Clinical Trial Details
— Status: Completed
Administrative data
NCT number |
NCT06293872 |
Other study ID # |
IZC miniscrew |
Secondary ID |
|
Status |
Completed |
Phase |
N/A
|
First received |
|
Last updated |
|
Start date |
February 25, 2023 |
Est. completion date |
December 28, 2023 |
Study information
Verified date |
February 2024 |
Source |
University of Baghdad |
Contact |
n/a |
Is FDA regulated |
No |
Health authority |
|
Study type |
Interventional
|
Clinical Trial Summary
Evaluation of two different lengths of mini-implants in the infrazygomatic area regarding
primary stability, pain perception, sinus penetration, secondary stability and failure rate.
Description:
orthodontic mini-implants, also known as miniscrew, implants or temporary anchorage devices,
offer an effective panacea for Anchorage loss problem during fixed appliance treatments.

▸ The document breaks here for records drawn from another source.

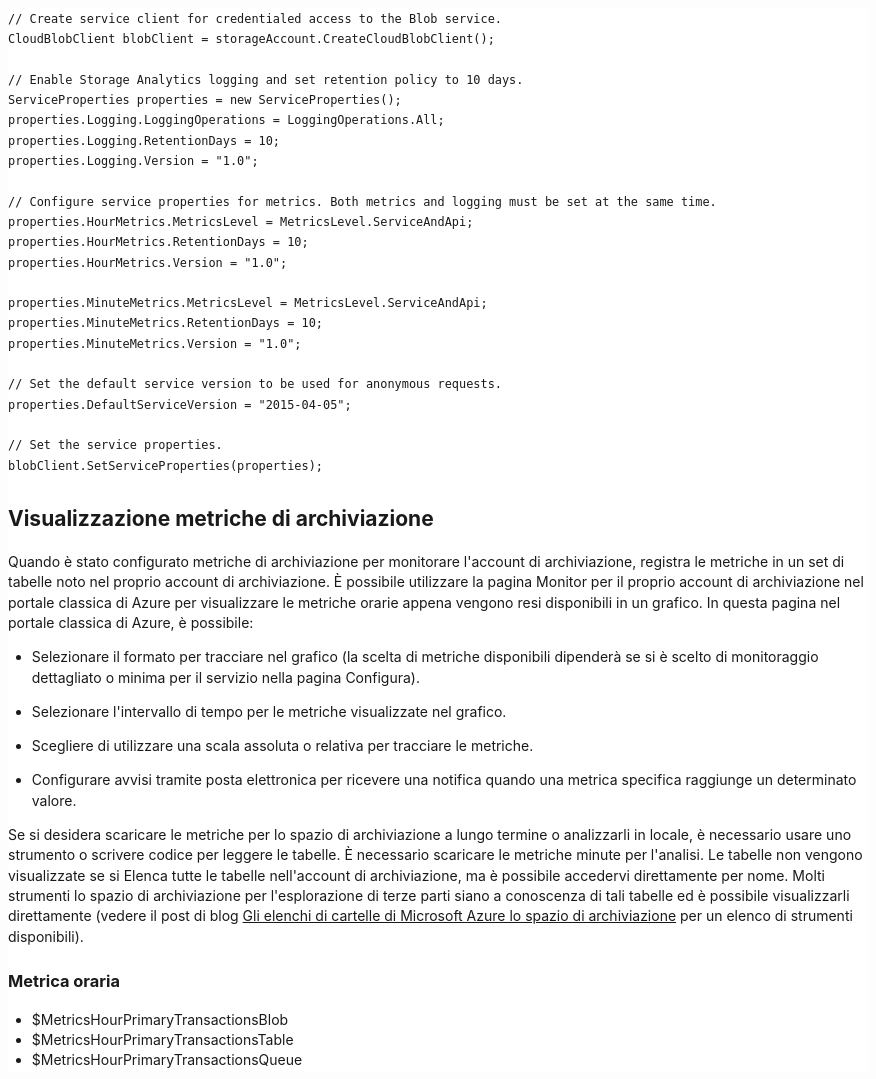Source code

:     // Create service client for credentialed access to the Blob service.
    CloudBlobClient blobClient = storageAccount.CreateCloudBlobClient();

    // Enable Storage Analytics logging and set retention policy to 10 days. 
    ServiceProperties properties = new ServiceProperties();
    properties.Logging.LoggingOperations = LoggingOperations.All;
    properties.Logging.RetentionDays = 10;
    properties.Logging.Version = "1.0";

    // Configure service properties for metrics. Both metrics and logging must be set at the same time.
    properties.HourMetrics.MetricsLevel = MetricsLevel.ServiceAndApi;
    properties.HourMetrics.RetentionDays = 10;
    properties.HourMetrics.Version = "1.0";

    properties.MinuteMetrics.MetricsLevel = MetricsLevel.ServiceAndApi;
    properties.MinuteMetrics.RetentionDays = 10;
    properties.MinuteMetrics.Version = "1.0";

    // Set the default service version to be used for anonymous requests.
    properties.DefaultServiceVersion = "2015-04-05";

    // Set the service properties.
    blobClient.SetServiceProperties(properties);
    
## <a name="viewing-storage-metrics"></a>Visualizzazione metriche di archiviazione

Quando è stato configurato metriche di archiviazione per monitorare l'account di archiviazione, registra le metriche in un set di tabelle noto nel proprio account di archiviazione. È possibile utilizzare la pagina Monitor per il proprio account di archiviazione nel portale classica di Azure per visualizzare le metriche orarie appena vengono resi disponibili in un grafico. In questa pagina nel portale classica di Azure, è possibile:

- Selezionare il formato per tracciare nel grafico (la scelta di metriche disponibili dipenderà se si è scelto di monitoraggio dettagliato o minima per il servizio nella pagina Configura).


- Selezionare l'intervallo di tempo per le metriche visualizzate nel grafico.


- Scegliere di utilizzare una scala assoluta o relativa per tracciare le metriche.


- Configurare avvisi tramite posta elettronica per ricevere una notifica quando una metrica specifica raggiunge un determinato valore.


Se si desidera scaricare le metriche per lo spazio di archiviazione a lungo termine o analizzarli in locale, è necessario usare uno strumento o scrivere codice per leggere le tabelle. È necessario scaricare le metriche minute per l'analisi. Le tabelle non vengono visualizzate se si Elenca tutte le tabelle nell'account di archiviazione, ma è possibile accedervi direttamente per nome. Molti strumenti lo spazio di archiviazione per l'esplorazione di terze parti siano a conoscenza di tali tabelle ed è possibile visualizzarli direttamente (vedere il post di blog [Gli elenchi di cartelle di Microsoft Azure lo spazio di archiviazione](http://blogs.msdn.com/b/windowsazurestorage/archive/2014/03/11/windows-azure-storage-explorers-2014.aspx) per un elenco di strumenti disponibili).

### <a name="hourly-metrics"></a>Metrica oraria
- $MetricsHourPrimaryTransactionsBlob
- $MetricsHourPrimaryTransactionsTable
- $MetricsHourPrimaryTransactionsQueue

Indeed, Mini-implant implantation has become an essential method of controlling anchorage in
the clinic and plays an important role in solving some difficult cases, where the integration
of orthodontic mini-implants within fixed appliance treatments offers other advantages over
conventional anchorage.
Intra-radicular micro-implants are placed in between the roots of teeth (mostly) while
extra-radicular bone screws are placed away from the roots in the infra-zygomatic areas (IZC)
of the maxilla and the buccal shelf areas (BS) of the mandible. Both extra-radicular bone
screws and intra-radicular are classified under temporary anchorage devices used for the
purpose of skeletal anchorage.
Due to the limited space, there is a risk of injury to the roots while using Intra-radicular
micro-implants. Therefore, the infrazygomatic crest zone is selected as an alternative
implantation site in the clinic. The infrazygomatic crest has a double-layered cortex and is
close to the maxillary center of the resistance, which is suitable for implantation and
provides strong anchorage.
Orthodontic bone screws can be used in almost every clinical situation that a micro-implant
is used for, except that they cannot be placed inter-dental purely because of their larger
dimension. They can be used for molar uprighting, segmental, and full arch distalization,
intrusion of single tooth to full arch, protraction and retraction of dentition and for any
other anchorage needs.
the two most specific indications would be - full arch distalization of maxillary and
mandibular dentition to camouflage a Class II and a Class III malocclusion and for
distalization of arches in re-treatment cases of anchorage loss, which are otherwise
difficult to be done with a regular micro-implant or time-consuming.
However, it is adjacent to the maxillary sinus and tooth roots; therefore, we have to
consider many factors, such as bone mass, the thickness of the buccal cortex and the
relationship with the maxillary sinus and roots, before implantation in the infrazygomatic
crest. Furthermore, previous research by our research group found that it is safe to
penetrate the maxillary sinus within 1 mm.
This study will be conducted to test the feasibility, reliability of using two different
sizes of infrazygomatic mini-implant regarding primary stability, pain perception, sinus
penetration, secondary stability, and failure rate.